19 Jan 2023, 03:15 WIBEditor : Yulianto

Presiden Jokowi saat berkunjung ke food estate Kalteng | Sumber Foto:Dok. Sinta

TABLOIDSINARTANI.COM, Jakarta---Keberadaan program Food Estate memiliki konsep dan tujuan yang positif untuk mendukung ketahanan pangan nasional. Terlebih di tengah ancaman krisis pangan di masa mendatang, menjadi wajar apabila pemerintah menggencarkan program tersebut.

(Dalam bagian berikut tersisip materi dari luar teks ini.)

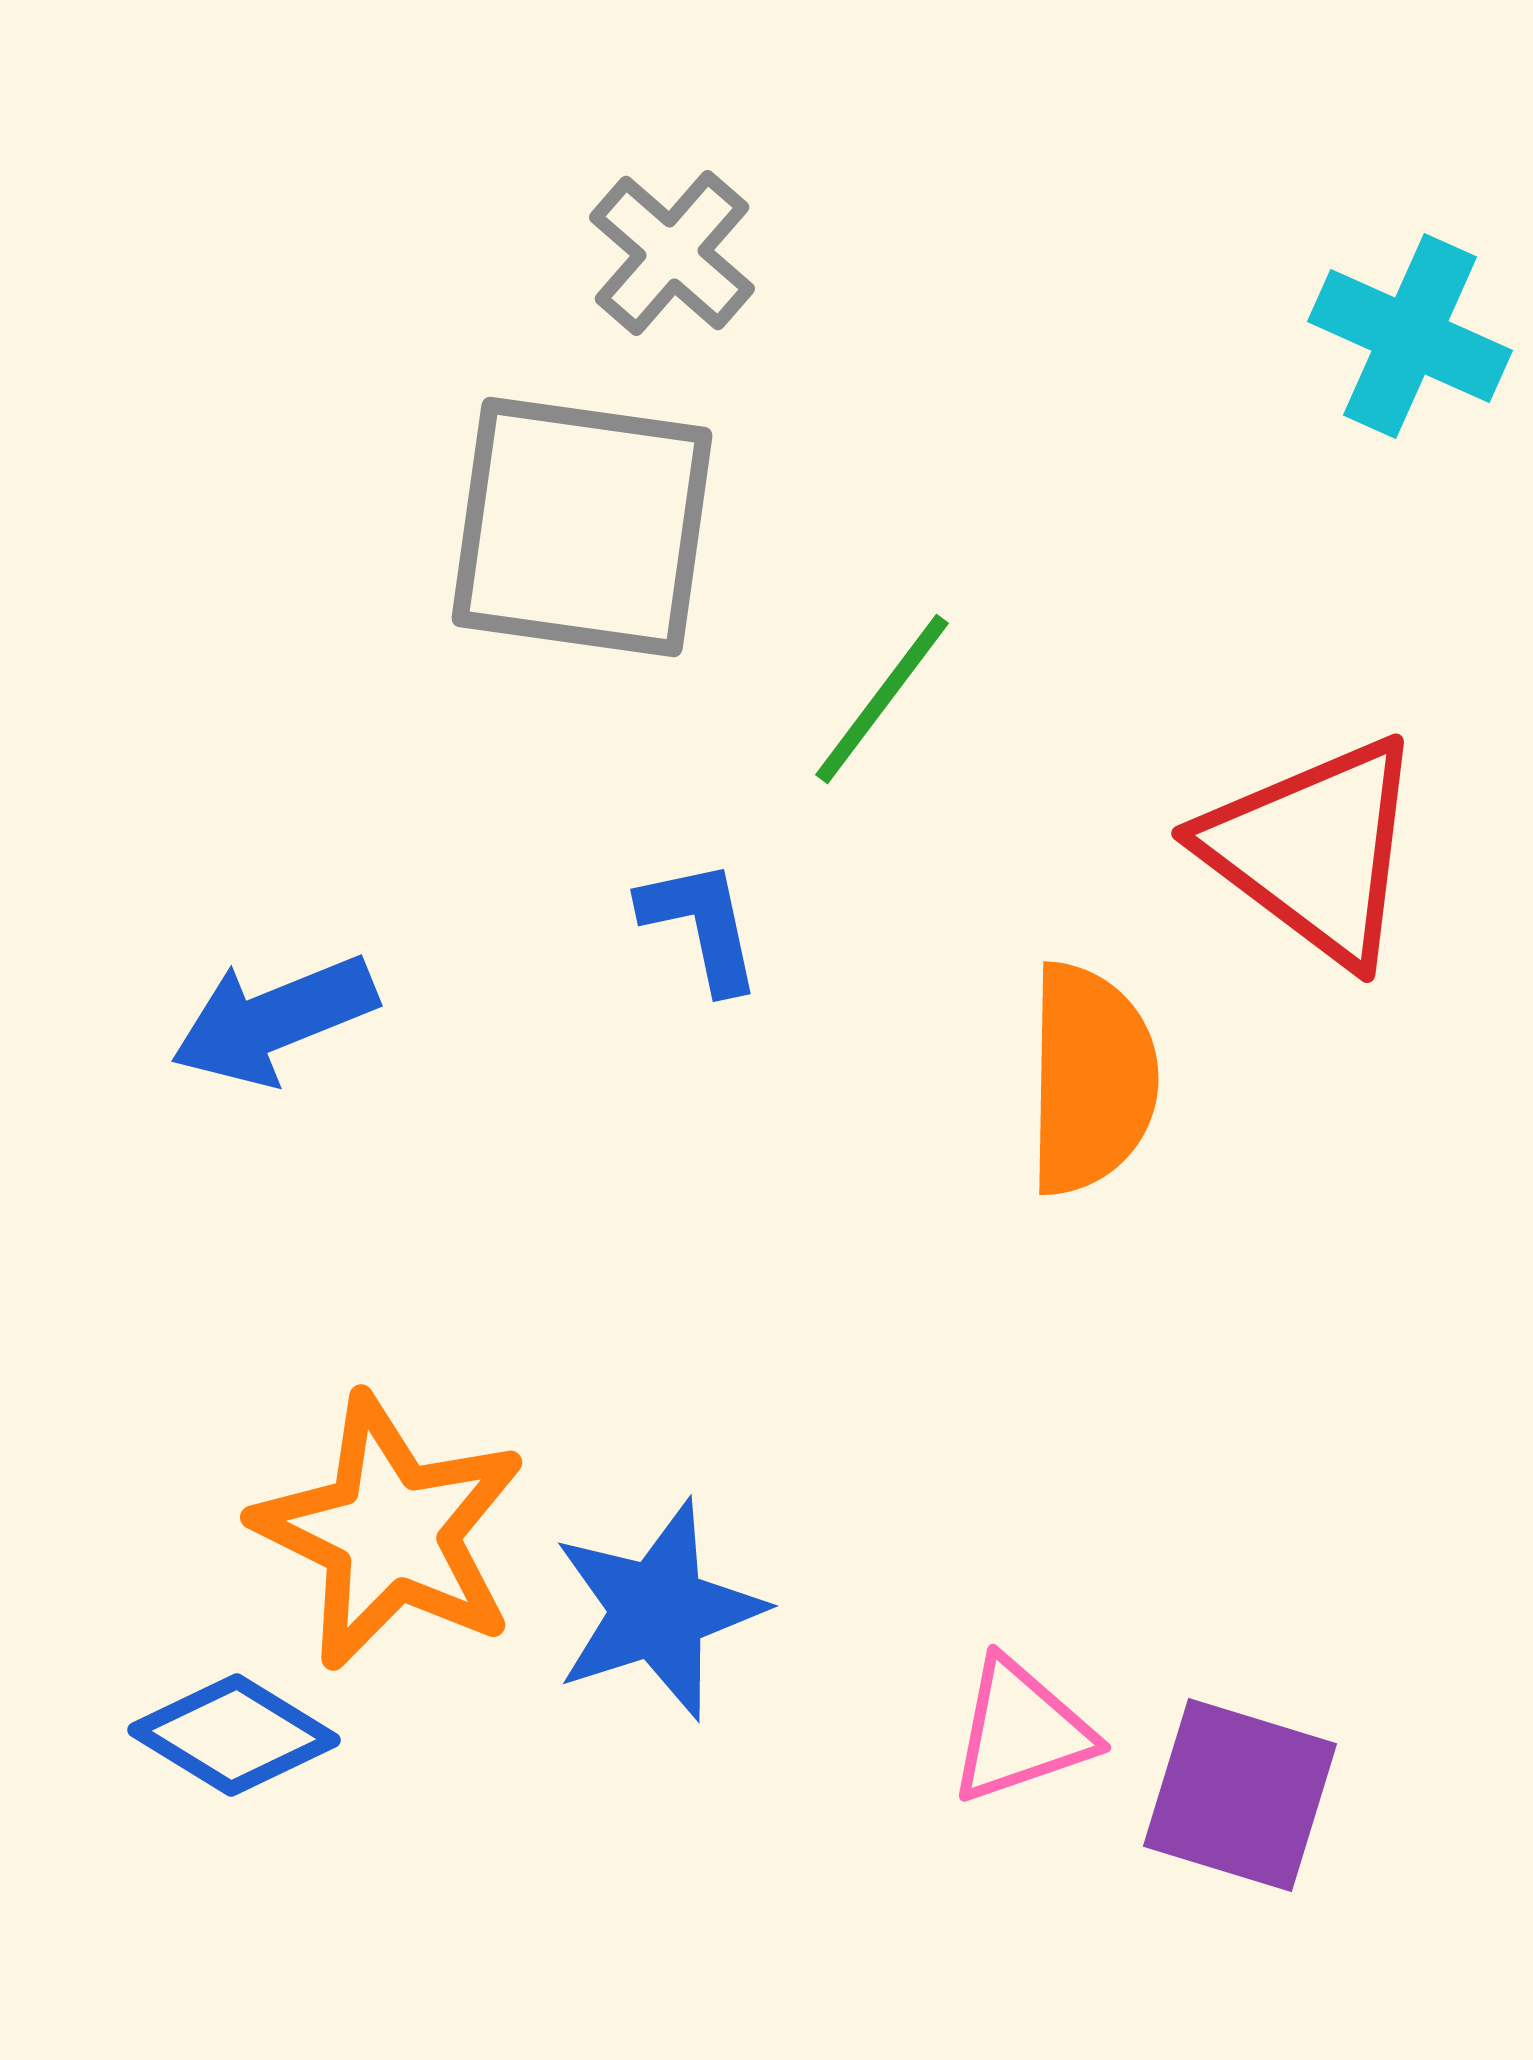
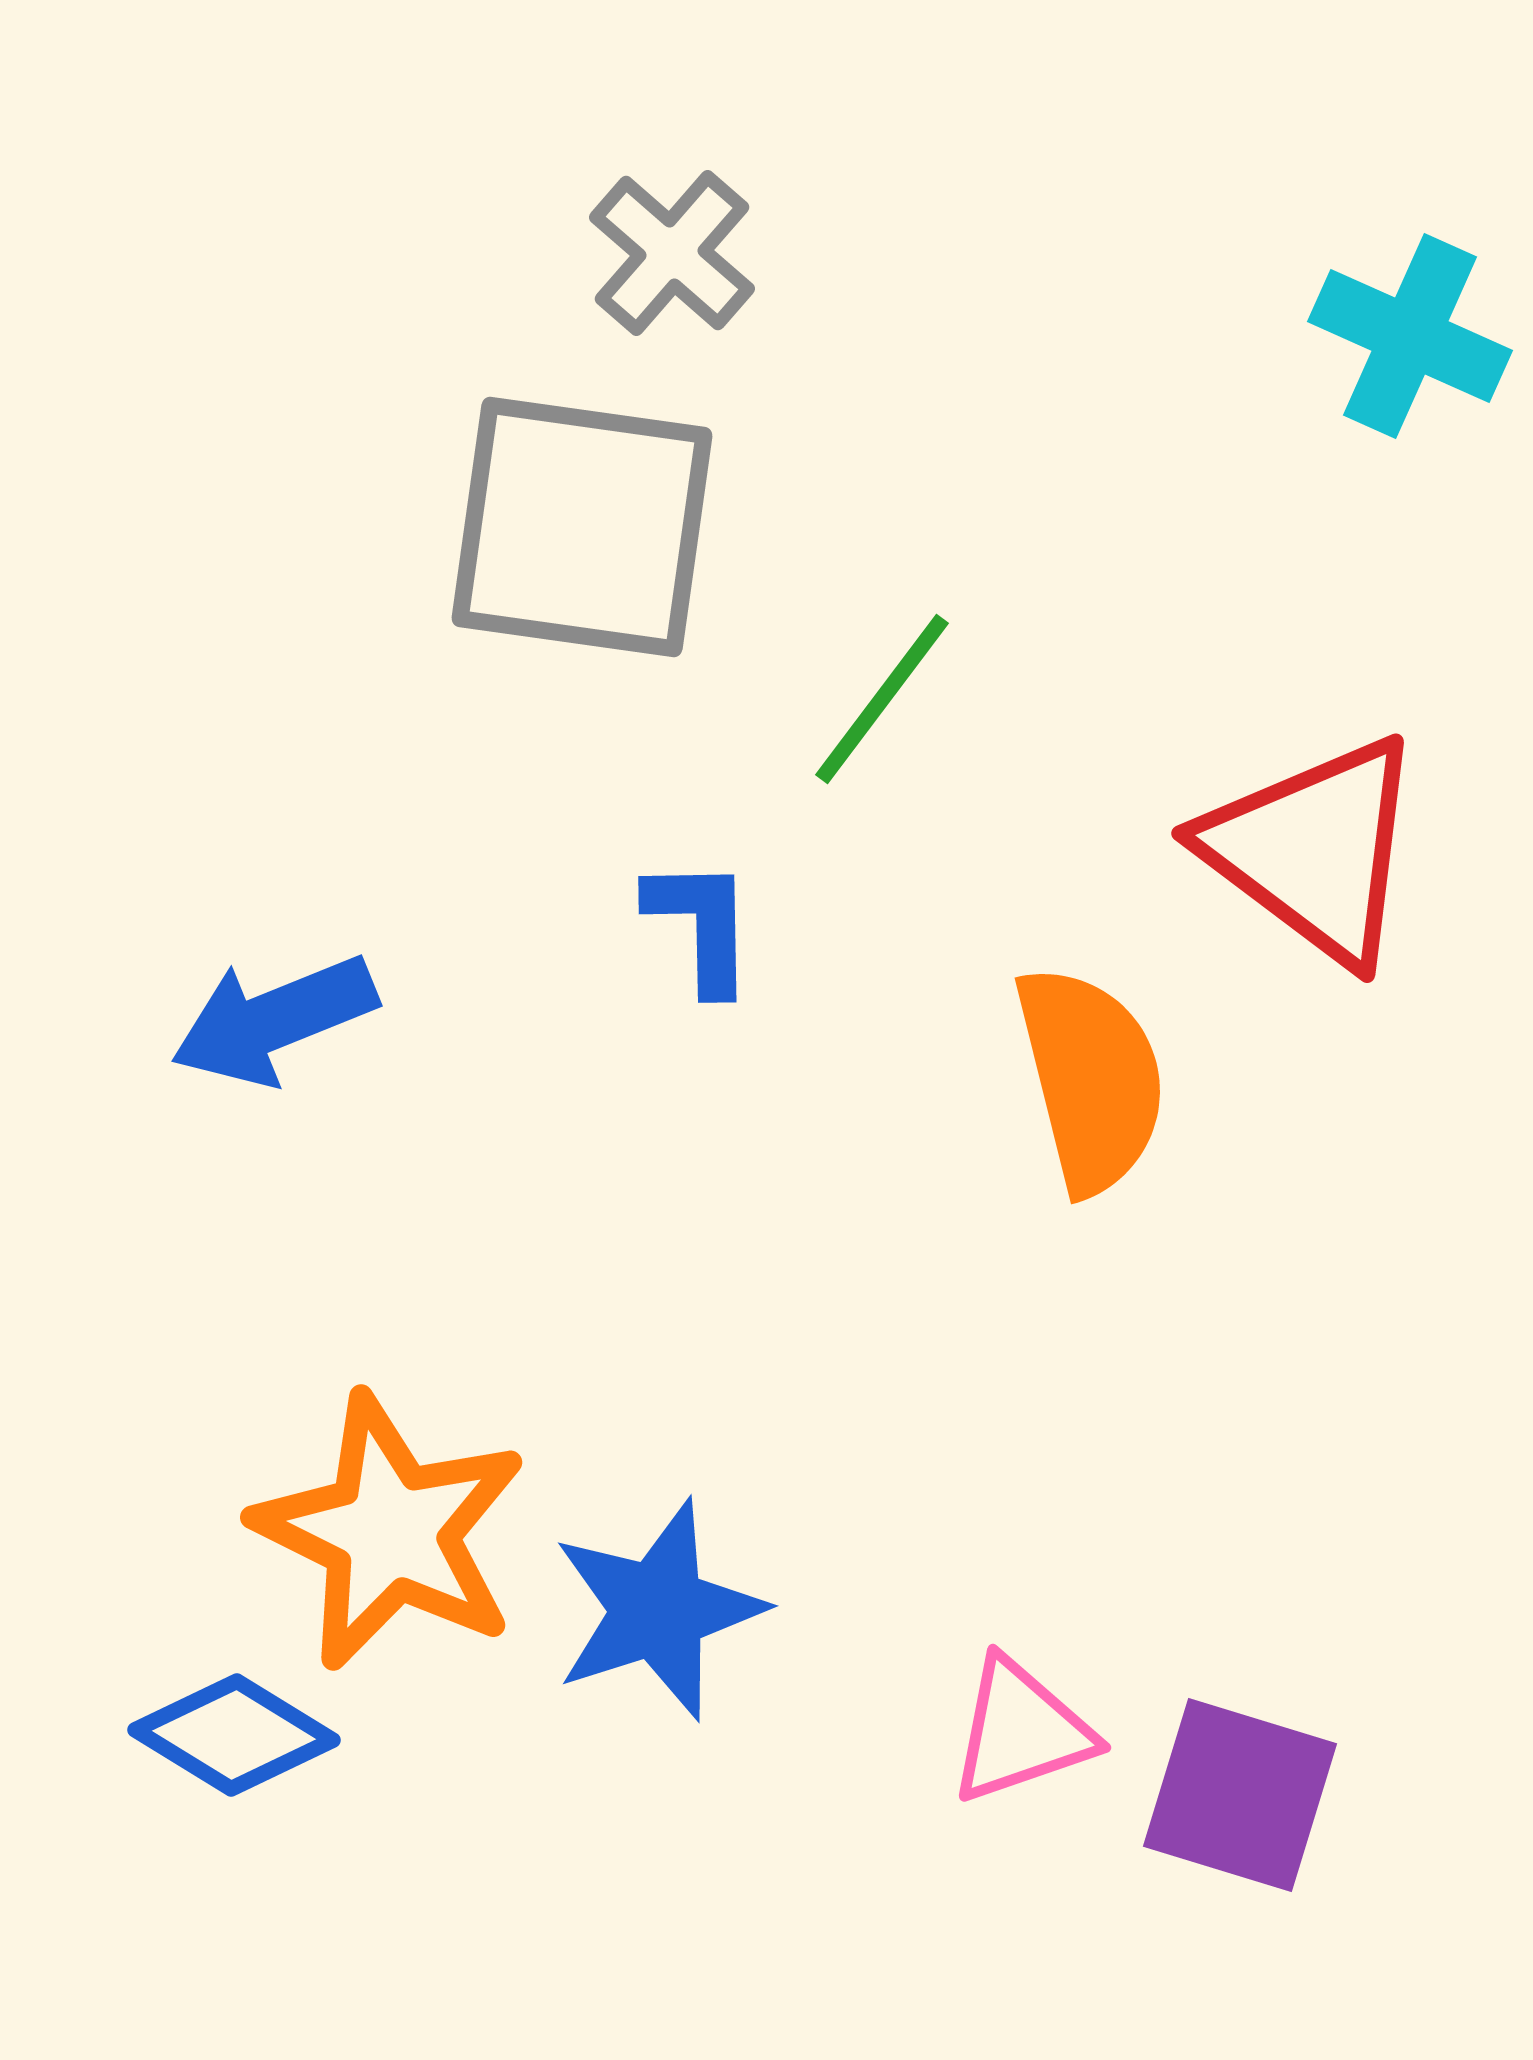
blue L-shape: rotated 11 degrees clockwise
orange semicircle: rotated 15 degrees counterclockwise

Hal ini diungkapkan pengamat pertanian yang juga Wakil Dekan Fakultas Pertanian Universitas Brawijaya, Dr. Sujarwo. Menurutnya, jika Food Estate diperankan sebagai bangunan kelembagaan pemerintah untuk modernisasi, efisiensi pertanian, penciptaan nilai tambah, dan bersinergi dengan korporasi petani, maka akselerasi yang dilakukan pemerintah ini sangat strategis.

"Dengan asumsi biaya transaksi dapat ditekan dan ada efisiensi operasi, maka food estate akan menjadi instrumen kebijakan pemerintah dalam rangka penguatan ketahanan pangan berkelanjutan dan membawa multiplier efek pada modernisasi pertanian nasional," jelas Sujarwo, melalui keterangan tertulis, Selasa (17/01).

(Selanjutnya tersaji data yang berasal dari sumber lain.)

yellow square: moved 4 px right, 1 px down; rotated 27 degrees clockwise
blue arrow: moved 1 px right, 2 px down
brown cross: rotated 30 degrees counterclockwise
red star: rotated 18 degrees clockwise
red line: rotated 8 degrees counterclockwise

Tak hanya itu, Food Estate juga dapat mendorong kesejahteraan petani melalui pola kelembagaan atau korporasi petani. Sehingga, nilai ekonomi pertanian bisa terskala dengan baik. "Dengan ini, efek penciptaan nilai tambah akan semakin terbuka lebar jika sumberdaya pertanian dikelola secara perusahaan dengan skala usaha dan memiliki keberlanjutan (continuity) dalam produksinya," katanya.

Sementara itu, Guru Besar Pertanian Universitas Padjajaran (Unpad), Prof. Dr. Tualar Simarmata, juga menilai perlunya perluasan lahan pertanian untuk memenuhi kebutuhan pangan. Sebab, kebutuhan pangan memang terus meningkat tiap tahun.

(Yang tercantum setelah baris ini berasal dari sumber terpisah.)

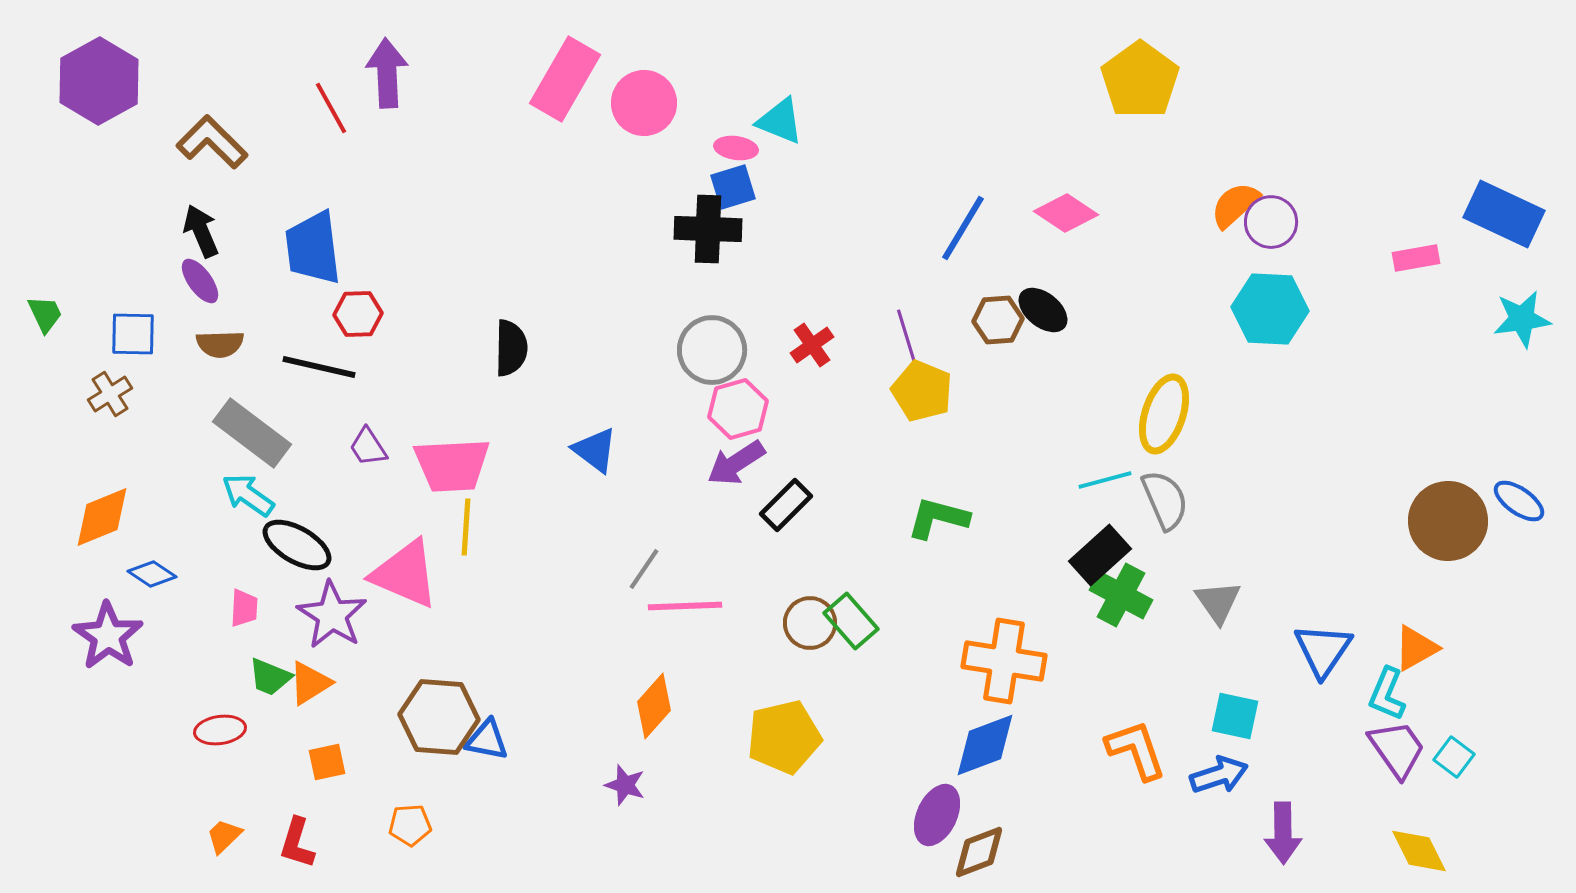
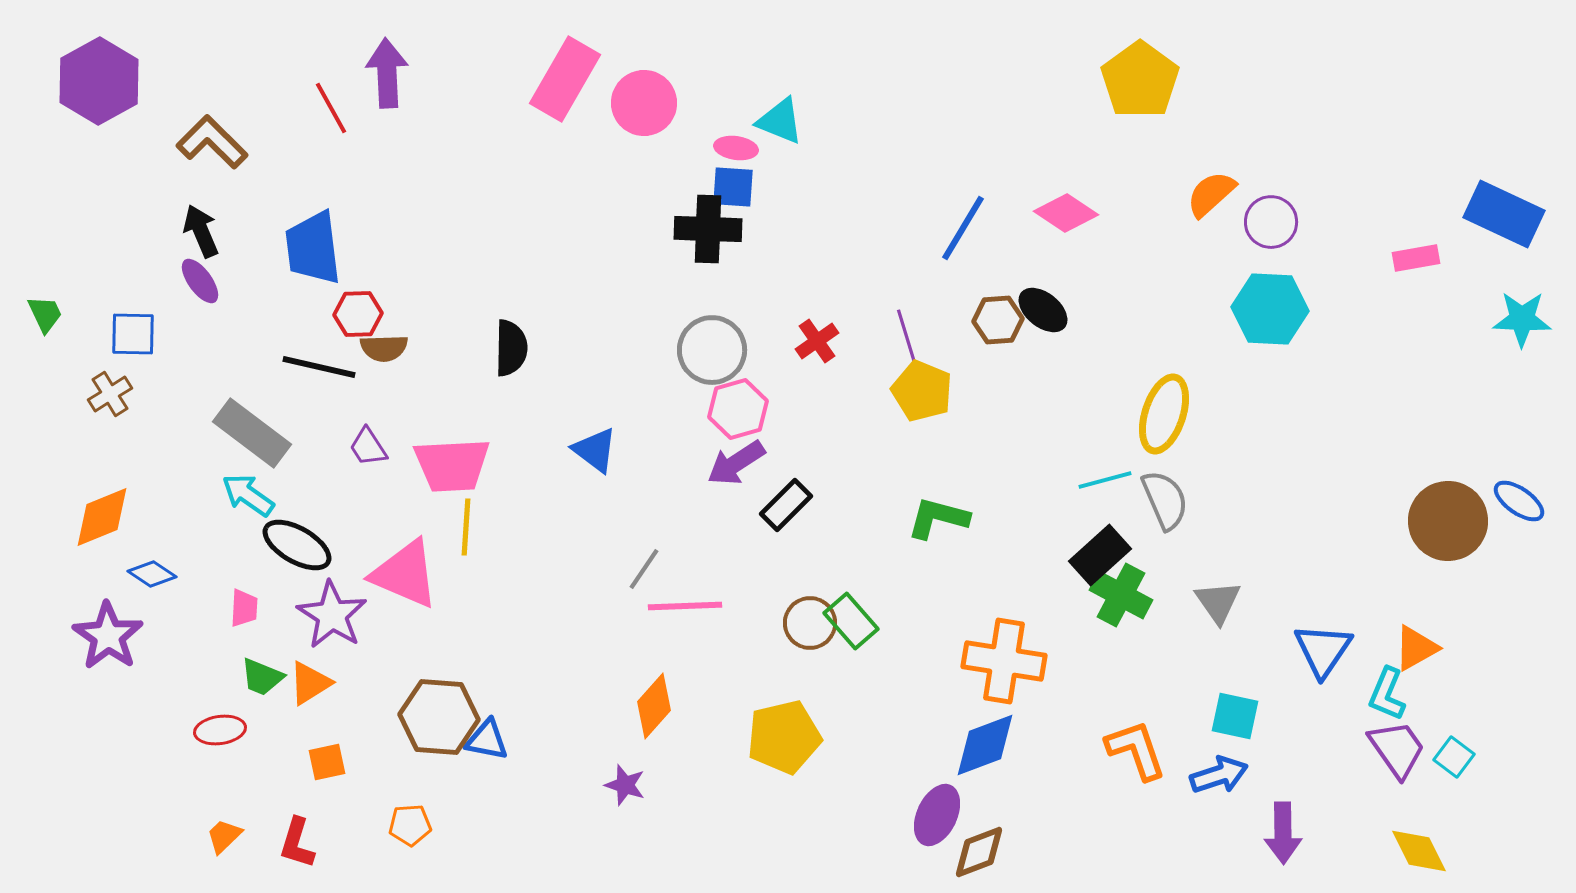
blue square at (733, 187): rotated 21 degrees clockwise
orange semicircle at (1235, 205): moved 24 px left, 11 px up
cyan star at (1522, 319): rotated 10 degrees clockwise
brown semicircle at (220, 344): moved 164 px right, 4 px down
red cross at (812, 345): moved 5 px right, 4 px up
green trapezoid at (270, 677): moved 8 px left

"Luas sawah kita saat ini sekitar 7,5 juta ha. Kalau kita bisa menambah katakanlah 5 juta hektare, dan itu secara bertahap, maka kita sudah pasti bisa menjadi mandiri pangan, swasembada sangat kuat," kata Prof. Tualar.

Namun, program Food Estate ini memang tak bisa dinilai dalam waktu dekat. Karena program ini harus berjalan secara berkelanjutan dan harus terus menerus dilakukan evaluasi. Ada kemajuan, tetapi memang progressnya perlahan.

“Jadi, menurut saya Food Estate itu bagus sekali, tapi dalam implementasinya kelihatannya harus banyak penyempurnaan, sehingga tidak terlalu banyak kegagalannya" ungkapnya.

Untuk memperbaiki pengelolaannya, Guru Besar Pertanian itu menyarankan agar Food Estate sebaiknya dikelola badan khusus yang profesional, baik BUMN ataupun swasta, supaya eksekusinya bisa maksimal. Menurutnya, manajemennya harus dibikin satu pintu, dari A sampai Z. Kalau mau bikin food estate, kan harus ada satu company yang menjadi induknya.

Nah, induknya itulah yang menurut saya harus dibuat profesional. Kemudian, dalam pelaksanaan di lapangan atau mitranya bisa para petani milenial. Nanti tinggal dihitung satu petani itu bisa berapa hektar supaya hidupnya bisa nyaman dan penghasilannya layak. Jadi ini memang memaksa petani jadi kaya, tuturnya.